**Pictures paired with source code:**
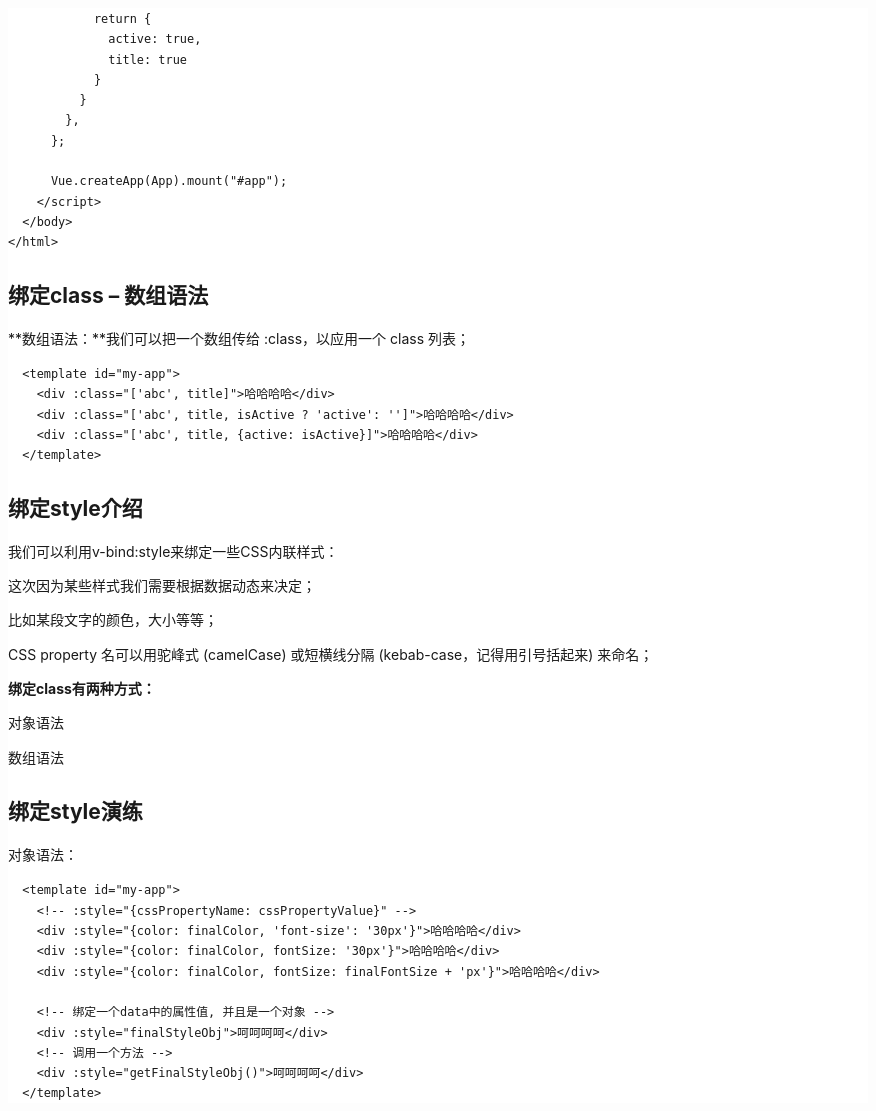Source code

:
 ```vue
            return { 
              active: true, 
              title: true 
            }
          }
        },
      };

      Vue.createApp(App).mount("#app");
    </script>
  </body>
</html>
```



## 绑定class – 数组语法

**数组语法：**我们可以把一个数组传给 :class，以应用一个 class 列表；

```vue
  <template id="my-app">
    <div :class="['abc', title]">哈哈哈哈</div>
    <div :class="['abc', title, isActive ? 'active': '']">哈哈哈哈</div>
    <div :class="['abc', title, {active: isActive}]">哈哈哈哈</div>
  </template>
```



## 绑定style介绍

我们可以利用v-bind:style来绑定一些CSS内联样式：

这次因为某些样式我们需要根据数据动态来决定；

比如某段文字的颜色，大小等等；



CSS property 名可以用驼峰式 (camelCase) 或短横线分隔 (kebab-case，记得用引号括起来) 来命名；



**绑定class有两种方式：**

对象语法

数组语法



## 绑定style演练

对象语法：

```vue
  <template id="my-app">
    <!-- :style="{cssPropertyName: cssPropertyValue}" -->
    <div :style="{color: finalColor, 'font-size': '30px'}">哈哈哈哈</div>
    <div :style="{color: finalColor, fontSize: '30px'}">哈哈哈哈</div>
    <div :style="{color: finalColor, fontSize: finalFontSize + 'px'}">哈哈哈哈</div>

    <!-- 绑定一个data中的属性值, 并且是一个对象 -->
    <div :style="finalStyleObj">呵呵呵呵</div>
    <!-- 调用一个方法 -->
    <div :style="getFinalStyleObj()">呵呵呵呵</div>
  </template>
```
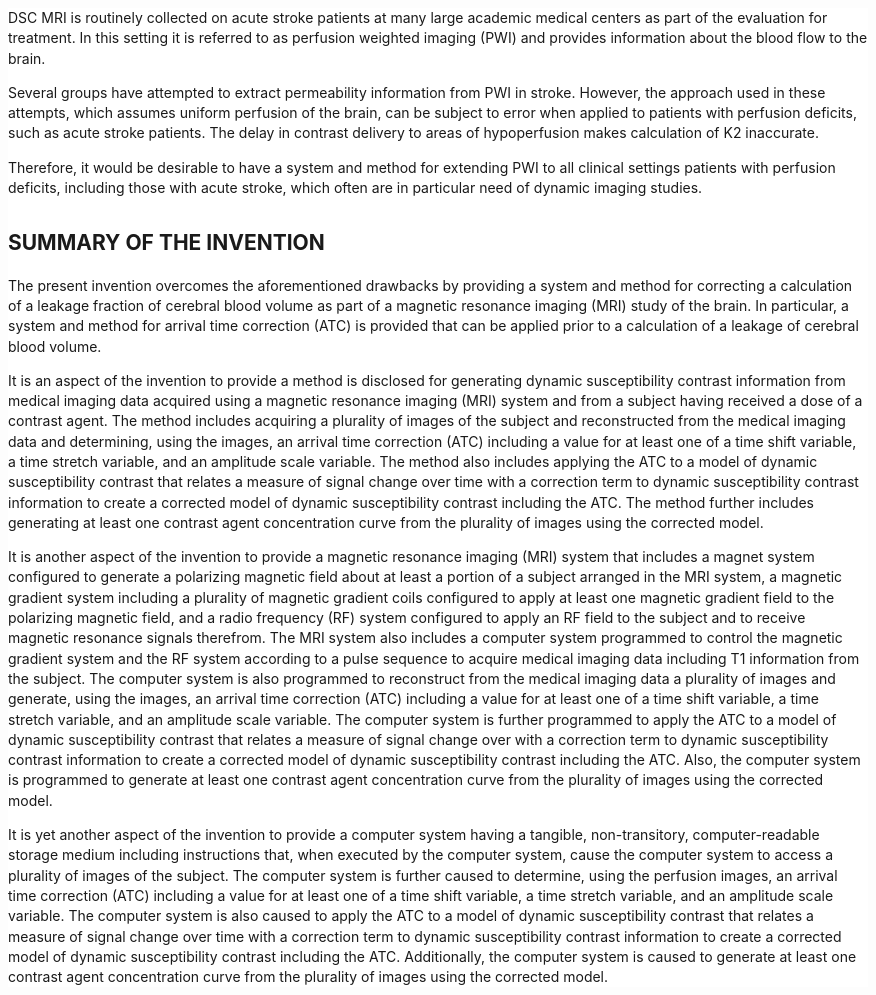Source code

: DSC MRI is routinely collected on acute stroke patients at many large academic medical centers as part of the evaluation for treatment. In this setting it is referred to as perfusion weighted imaging (PWI) and provides information about the blood flow to the brain.

Several groups have attempted to extract permeability information from PWI in stroke. However, the approach used in these attempts, which assumes uniform perfusion of the brain, can be subject to error when applied to patients with perfusion deficits, such as acute stroke patients. The delay in contrast delivery to areas of hypoperfusion makes calculation of K2 inaccurate.

Therefore, it would be desirable to have a system and method for extending PWI to all clinical settings patients with perfusion deficits, including those with acute stroke, which often are in particular need of dynamic imaging studies.

## SUMMARY OF THE INVENTION

The present invention overcomes the aforementioned drawbacks by providing a system and method for correcting a calculation of a leakage fraction of cerebral blood volume as part of a magnetic resonance imaging (MRI) study of the brain. In particular, a system and method for arrival time correction (ATC) is provided that can be applied prior to a calculation of a leakage of cerebral blood volume.

It is an aspect of the invention to provide a method is disclosed for generating dynamic susceptibility contrast information from medical imaging data acquired using a magnetic resonance imaging (MRI) system and from a subject having received a dose of a contrast agent. The method includes acquiring a plurality of images of the subject and reconstructed from the medical imaging data and determining, using the images, an arrival time correction (ATC) including a value for at least one of a time shift variable, a time stretch variable, and an amplitude scale variable. The method also includes applying the ATC to a model of dynamic susceptibility contrast that relates a measure of signal change over time with a correction term to dynamic susceptibility contrast information to create a corrected model of dynamic susceptibility contrast including the ATC. The method further includes generating at least one contrast agent concentration curve from the plurality of images using the corrected model.

It is another aspect of the invention to provide a magnetic resonance imaging (MRI) system that includes a magnet system configured to generate a polarizing magnetic field about at least a portion of a subject arranged in the MRI system, a magnetic gradient system including a plurality of magnetic gradient coils configured to apply at least one magnetic gradient field to the polarizing magnetic field, and a radio frequency (RF) system configured to apply an RF field to the subject and to receive magnetic resonance signals therefrom. The MRI system also includes a computer system programmed to control the magnetic gradient system and the RF system according to a pulse sequence to acquire medical imaging data including T1 information from the subject. The computer system is also programmed to reconstruct from the medical imaging data a plurality of images and generate, using the images, an arrival time correction (ATC) including a value for at least one of a time shift variable, a time stretch variable, and an amplitude scale variable. The computer system is further programmed to apply the ATC to a model of dynamic susceptibility contrast that relates a measure of signal change over with a correction term to dynamic susceptibility contrast information to create a corrected model of dynamic susceptibility contrast including the ATC. Also, the computer system is programmed to generate at least one contrast agent concentration curve from the plurality of images using the corrected model.

It is yet another aspect of the invention to provide a computer system having a tangible, non-transitory, computer-readable storage medium including instructions that, when executed by the computer system, cause the computer system to access a plurality of images of the subject. The computer system is further caused to determine, using the perfusion images, an arrival time correction (ATC) including a value for at least one of a time shift variable, a time stretch variable, and an amplitude scale variable. The computer system is also caused to apply the ATC to a model of dynamic susceptibility contrast that relates a measure of signal change over time with a correction term to dynamic susceptibility contrast information to create a corrected model of dynamic susceptibility contrast including the ATC. Additionally, the computer system is caused to generate at least one contrast agent concentration curve from the plurality of images using the corrected model.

**ACTIVITY:**
All lines above holding the word "isActive" make up the answer; copy each one.

**ANSWER TO THIS PROBLEM:**
    <div :class="['abc', title, isActive ? 'active': '']">哈哈哈哈</div>
    <div :class="['abc', title, {active: isActive}]">哈哈哈哈</div>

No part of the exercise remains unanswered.